Work to complete
Please continue the forum thread below about the new fishing rack, picking up right after its last post.

Text to read
┄┄┄┄┄┄┄┄┄┄

# Last Rack



## WURK2FISH

Lastest and LAST RAK!!!

http://pierandsurf.com/photopost/data/500/112.jpg

And I for the life of me cannot figure out how to get pics to load into the fishing gallory or this forum opened up and clear....oh well......

Got'r done!!!


----------



## DERFM

darn mike i'm just gettin' home and ya got all over the net !!!
sweet job , thanks again


----------



## WURK2FISH

DERFM said:


> darn mike i'm just gettin' home and ya got all over the net !!!
> sweet job , thanks again



You're the man DERF!!! You do the computer stuff...and fishin'.....I'll do the fabbin'!!!

Looks good!!!
Got'r done!!!


----------



## DERFM

well thank gawd you fab a chitload better than i do at computers


----------



## Jesse Lockowitz

MmmMMMmmM shinyyyyy




Jesse


----------



## DERFM

Jesse Lockowitz said:


> MmmMMMmmM shinyyyyy
> 
> 
> 
> 
> Jesse


yea , can't wait to get some bunker guts and fish slime on it


----------



## Cdog

I thought that front end looked familiar. Nice rack Derf. Tell Deb I said Hi.

┄┄┄┄┄┄┄┄┄┄

Extracted information
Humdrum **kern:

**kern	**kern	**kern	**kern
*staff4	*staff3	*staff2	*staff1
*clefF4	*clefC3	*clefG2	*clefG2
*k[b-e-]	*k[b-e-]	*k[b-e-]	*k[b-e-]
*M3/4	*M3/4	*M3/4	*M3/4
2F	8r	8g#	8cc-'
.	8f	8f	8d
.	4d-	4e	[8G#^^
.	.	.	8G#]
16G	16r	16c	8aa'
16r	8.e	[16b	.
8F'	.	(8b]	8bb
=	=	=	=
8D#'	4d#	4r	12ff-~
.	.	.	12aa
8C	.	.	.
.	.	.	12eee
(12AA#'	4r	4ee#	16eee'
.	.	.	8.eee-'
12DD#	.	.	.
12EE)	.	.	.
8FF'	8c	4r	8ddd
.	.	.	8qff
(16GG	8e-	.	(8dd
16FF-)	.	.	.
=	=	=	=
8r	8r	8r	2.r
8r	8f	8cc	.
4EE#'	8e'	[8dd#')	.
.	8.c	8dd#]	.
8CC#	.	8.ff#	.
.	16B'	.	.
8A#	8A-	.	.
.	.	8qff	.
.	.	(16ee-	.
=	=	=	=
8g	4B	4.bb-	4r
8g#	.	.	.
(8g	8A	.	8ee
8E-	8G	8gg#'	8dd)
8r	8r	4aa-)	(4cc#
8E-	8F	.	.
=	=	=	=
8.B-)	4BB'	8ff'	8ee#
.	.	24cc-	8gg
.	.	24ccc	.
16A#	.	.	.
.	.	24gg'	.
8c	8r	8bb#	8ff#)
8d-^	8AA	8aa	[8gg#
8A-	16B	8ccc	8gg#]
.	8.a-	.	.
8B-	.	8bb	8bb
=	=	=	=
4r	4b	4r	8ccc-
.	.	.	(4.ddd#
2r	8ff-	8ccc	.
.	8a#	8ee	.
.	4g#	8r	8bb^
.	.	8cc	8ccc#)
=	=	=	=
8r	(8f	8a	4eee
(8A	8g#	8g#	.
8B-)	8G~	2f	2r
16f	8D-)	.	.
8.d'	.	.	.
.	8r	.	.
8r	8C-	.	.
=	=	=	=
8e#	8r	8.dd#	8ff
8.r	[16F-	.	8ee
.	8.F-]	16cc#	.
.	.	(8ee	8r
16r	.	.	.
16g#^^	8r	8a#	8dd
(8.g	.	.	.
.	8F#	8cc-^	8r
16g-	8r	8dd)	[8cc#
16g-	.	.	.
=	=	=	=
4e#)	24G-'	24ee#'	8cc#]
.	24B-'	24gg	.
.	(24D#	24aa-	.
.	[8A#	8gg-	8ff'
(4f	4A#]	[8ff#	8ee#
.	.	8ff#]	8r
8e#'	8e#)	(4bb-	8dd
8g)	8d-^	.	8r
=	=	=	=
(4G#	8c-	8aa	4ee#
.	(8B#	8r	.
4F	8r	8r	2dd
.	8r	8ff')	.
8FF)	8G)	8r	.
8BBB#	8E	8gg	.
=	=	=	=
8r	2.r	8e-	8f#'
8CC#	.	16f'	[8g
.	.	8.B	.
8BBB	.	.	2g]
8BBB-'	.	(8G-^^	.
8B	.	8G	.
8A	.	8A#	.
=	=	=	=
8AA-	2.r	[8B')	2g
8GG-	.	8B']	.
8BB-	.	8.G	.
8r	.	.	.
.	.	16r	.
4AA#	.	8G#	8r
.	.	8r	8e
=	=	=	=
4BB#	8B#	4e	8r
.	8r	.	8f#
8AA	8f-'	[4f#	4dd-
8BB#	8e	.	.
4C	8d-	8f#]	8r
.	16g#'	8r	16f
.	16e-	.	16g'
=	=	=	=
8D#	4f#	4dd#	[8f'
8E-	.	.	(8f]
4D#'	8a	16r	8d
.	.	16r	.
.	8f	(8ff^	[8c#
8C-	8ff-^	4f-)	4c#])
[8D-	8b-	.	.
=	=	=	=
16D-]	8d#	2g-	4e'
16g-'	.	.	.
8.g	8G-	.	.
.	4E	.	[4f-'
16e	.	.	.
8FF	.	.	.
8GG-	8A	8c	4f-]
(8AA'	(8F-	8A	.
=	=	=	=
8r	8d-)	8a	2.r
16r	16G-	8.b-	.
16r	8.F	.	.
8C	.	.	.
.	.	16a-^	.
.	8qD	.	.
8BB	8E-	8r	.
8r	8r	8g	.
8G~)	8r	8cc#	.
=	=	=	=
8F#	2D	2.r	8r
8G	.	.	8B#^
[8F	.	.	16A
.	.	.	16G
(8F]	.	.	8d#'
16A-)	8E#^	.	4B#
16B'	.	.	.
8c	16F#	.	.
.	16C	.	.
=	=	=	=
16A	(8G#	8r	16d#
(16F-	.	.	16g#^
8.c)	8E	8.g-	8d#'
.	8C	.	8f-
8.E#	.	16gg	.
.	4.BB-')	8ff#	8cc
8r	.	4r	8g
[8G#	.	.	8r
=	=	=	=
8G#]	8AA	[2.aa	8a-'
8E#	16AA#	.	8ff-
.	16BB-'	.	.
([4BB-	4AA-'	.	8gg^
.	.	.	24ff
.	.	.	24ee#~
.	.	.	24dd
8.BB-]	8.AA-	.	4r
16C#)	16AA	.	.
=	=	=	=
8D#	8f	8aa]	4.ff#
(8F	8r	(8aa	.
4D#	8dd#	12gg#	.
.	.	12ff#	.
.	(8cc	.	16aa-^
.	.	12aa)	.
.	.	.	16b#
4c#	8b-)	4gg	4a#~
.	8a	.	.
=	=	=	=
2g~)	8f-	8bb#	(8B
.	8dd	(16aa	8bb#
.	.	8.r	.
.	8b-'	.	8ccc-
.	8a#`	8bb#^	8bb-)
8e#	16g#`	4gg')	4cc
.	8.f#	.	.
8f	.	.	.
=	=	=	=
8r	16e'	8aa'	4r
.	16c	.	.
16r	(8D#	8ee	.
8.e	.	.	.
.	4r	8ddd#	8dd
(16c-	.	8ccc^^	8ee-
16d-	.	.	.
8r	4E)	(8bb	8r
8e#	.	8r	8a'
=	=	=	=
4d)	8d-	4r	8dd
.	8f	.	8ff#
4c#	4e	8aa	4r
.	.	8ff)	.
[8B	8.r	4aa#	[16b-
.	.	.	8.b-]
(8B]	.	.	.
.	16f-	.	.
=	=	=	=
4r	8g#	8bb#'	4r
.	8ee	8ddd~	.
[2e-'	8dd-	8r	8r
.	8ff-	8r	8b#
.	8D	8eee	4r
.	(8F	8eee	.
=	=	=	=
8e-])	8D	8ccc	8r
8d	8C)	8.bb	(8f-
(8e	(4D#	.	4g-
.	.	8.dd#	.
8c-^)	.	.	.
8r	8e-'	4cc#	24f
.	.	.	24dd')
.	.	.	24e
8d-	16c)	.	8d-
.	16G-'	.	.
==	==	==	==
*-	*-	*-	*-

┄┄┄┄┄┄┄┄┄┄

Exercise answer
----------



## DERFM

Cdog said:


> I thought that front end looked familiar. Nice rack Derf. Tell Deb I said Hi.


deb says "hi!!"
she also wants to know if her 'gaffer' is going to be down the first week in oct ??


----------



## Franklin7X57

like how the bait station reverses, it will keep the cooler lid from flying up if you don't strap it down.


----------



## WURK2FISH

Franklin7X57 said:


> like how the bait station reverses, it will keep the cooler lid from flying up if you don't strap it down.


Well thanx Franklin!!! It's a fairly functional way to fab it up and have it stowed...and as ya noticed...helping keep the lid down if blow-back happens!

Got 'em done!!!


----------



## Tommy

Nice rack!!!

What are the overall demimsions?? Will a 25 qt Iceytech cooler (bait) fit in one of the side compartments??

Tommy


----------



## WURK2FISH

Tommy said:


> Nice rack!!!
> 
> What are the overall demimsions?? Will a 25 qt Iceytech cooler (bait) fit in one of the side compartments??
> 
> Tommy


 Built this awhile back for Derf....Don't right'ly remember the overall dimensions....the main compartment holds...I believe it was 100 qt. and the side baskets hold 35 qt. igloo marines(check dimensions of 35 qt Ig Marines against Iceytek dimensions) or his generator fit in also...either/or.

Hope this helps ya out!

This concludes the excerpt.